| Syntax | Description |
|---|---|
istart |
Start the proof mode. |
istop |
Stop the proof mode. |
irename nameFrom into nameTo |
Rename the hypothesis nameFrom to nameTo. |
iclear hyp |
Discard the hypothesis hyp. |
iexists x |
Instantiate an existential quantifier in the goal with x. |
iexact hyp |
Solve the goal with the hypothesis hyp. |
iassumption |
Solve the goal with a hypothesis from any context (pure, intuitionistic or spatial). |
iex_falso |
Change the goal to False. |
ipure hyp |
Move the hypothesis hyp to the pure context. |
iintuitionistic hyp |
Move the hypothesis hyp to the intuitionistic context. |
ispatial hyp |
Move the hypothesis hyp to the spatial context. |
iemp_intro |
Solve the goal if it is emp and discard all hypotheses. |
ipure_intro |
Turn a goal of the form ⌜φ⌝ into a Lean goal φ. |
ispecialize pmTerm |
Specialize an hypothesis according to the proof mode term pmTerm. |
isplit |
Split a conjunction (e.g. ∧) into two goals, using the entire spatial context for both of them. |
isplit{l|r} |
Split a separating conjunction (e.g. ∗) into two goals, using the entire spatial context for the left (l) or right (r) side. |
isplit{l|r} [hyps] |
Split a separating conjunction (e.g. ∗) into two goals, using the hypotheses hyps as the spatial context for the left (l) or right (r) side.

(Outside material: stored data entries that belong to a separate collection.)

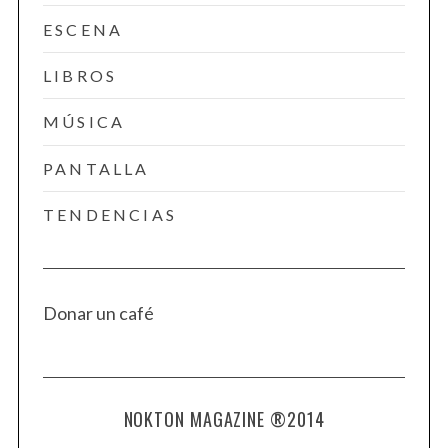
ESCENA
LIBROS
MÚSICA
PANTALLA
TENDENCIAS
Donar un café
NOKTON MAGAZINE ®2014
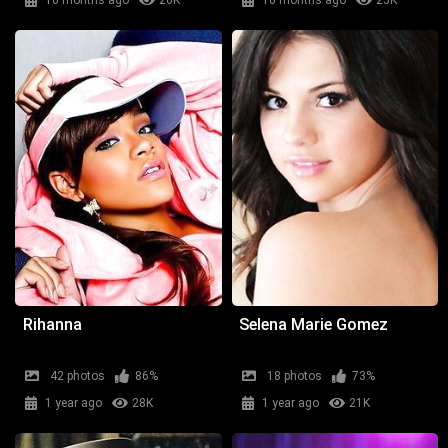
10 months ago
26K
10 months ago
25K
Rihanna
Selena Marie Gomez
42 photos
86%
18 photos
73%
1 year ago
28K
1 year ago
21K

The remaining hypotheses in the spatial context are used for the opposite side. |
ileftiright |
Choose to prove the left (ileft) or right (iright) side of a disjunction in the goal. |
icases pmTerm with cases-pat |
Destruct pmTerm using the cases pattern cases-pat. |
iintro cases-pats |
Introduce up to multiple hypotheses and destruct them using the cases patterns cases-pats. |
iapply pmTerm |
Match the conclusion of the current goal against the conclusion of the pmTerm and generates goals for each of its premises, moving all unused spatial hypotheses to the last premise. |
ihave name := pmTerm |
Move pmTerm into the Iris context with the name name. |
ihave name : term $$ spec-pat |
Assert term as name and prove it using spec-pat. |
| Pattern | Description |
|---|---|
| name | Rename the hypothesis to name. |
_ |
Drop the hypothesis. |
⟨pat_1 [, pat_2]...⟩ |
Destruct a (separating) conjunction and recursively destruct its arguments using the patterns pat_i. |
(pat_1 [| pat_2]...) |
Destruct a disjunction and recursively destruct its arguments in separate goals using the patterns pat_i. The parentheses can be omitted if this pattern is not on the top level. |
⌜name⌝ |
Move the hypothesis to the pure context and rename it to name. |
□ pat |
Move the hypothesis to the intuitionistic context and further destruct it using the pattern pat. |
∗ pat |
Move the hypothesis to the spatial context and further destruct it using the pattern pat. |
Example:
-- the hypothesis:
P1 ∗ (□ P2 ∨ P2) ∗ (P3 ∧ P3')
-- can be destructed using the pattern:
⟨HP1, □HP2 | HP2, ⟨HP3, _⟩⟩
-- (there are of course other valid patterns for destructing the shown hypothesis)| Pattern | Description |
|---|---|
H |
Use the hypothesis H, which should match the premise exactly. |
[H1, ..., HN] |
Generate a goal with the hypotheses [H1, ..., HN] |
[H1, ..., HN] as str |
Generate a goal named str with the hypotheses [H1, ..., HN]. |
%t |
Use the pure term t to instantiate the hypothesis. |
Proof mode terms (pmTerm) are of the form
(H $$ specPat1 ... specPatN)
where H is a hypothesis or Lean term whose conclusion is an entailment, and specPat1 ... specPatN are specialization patterns.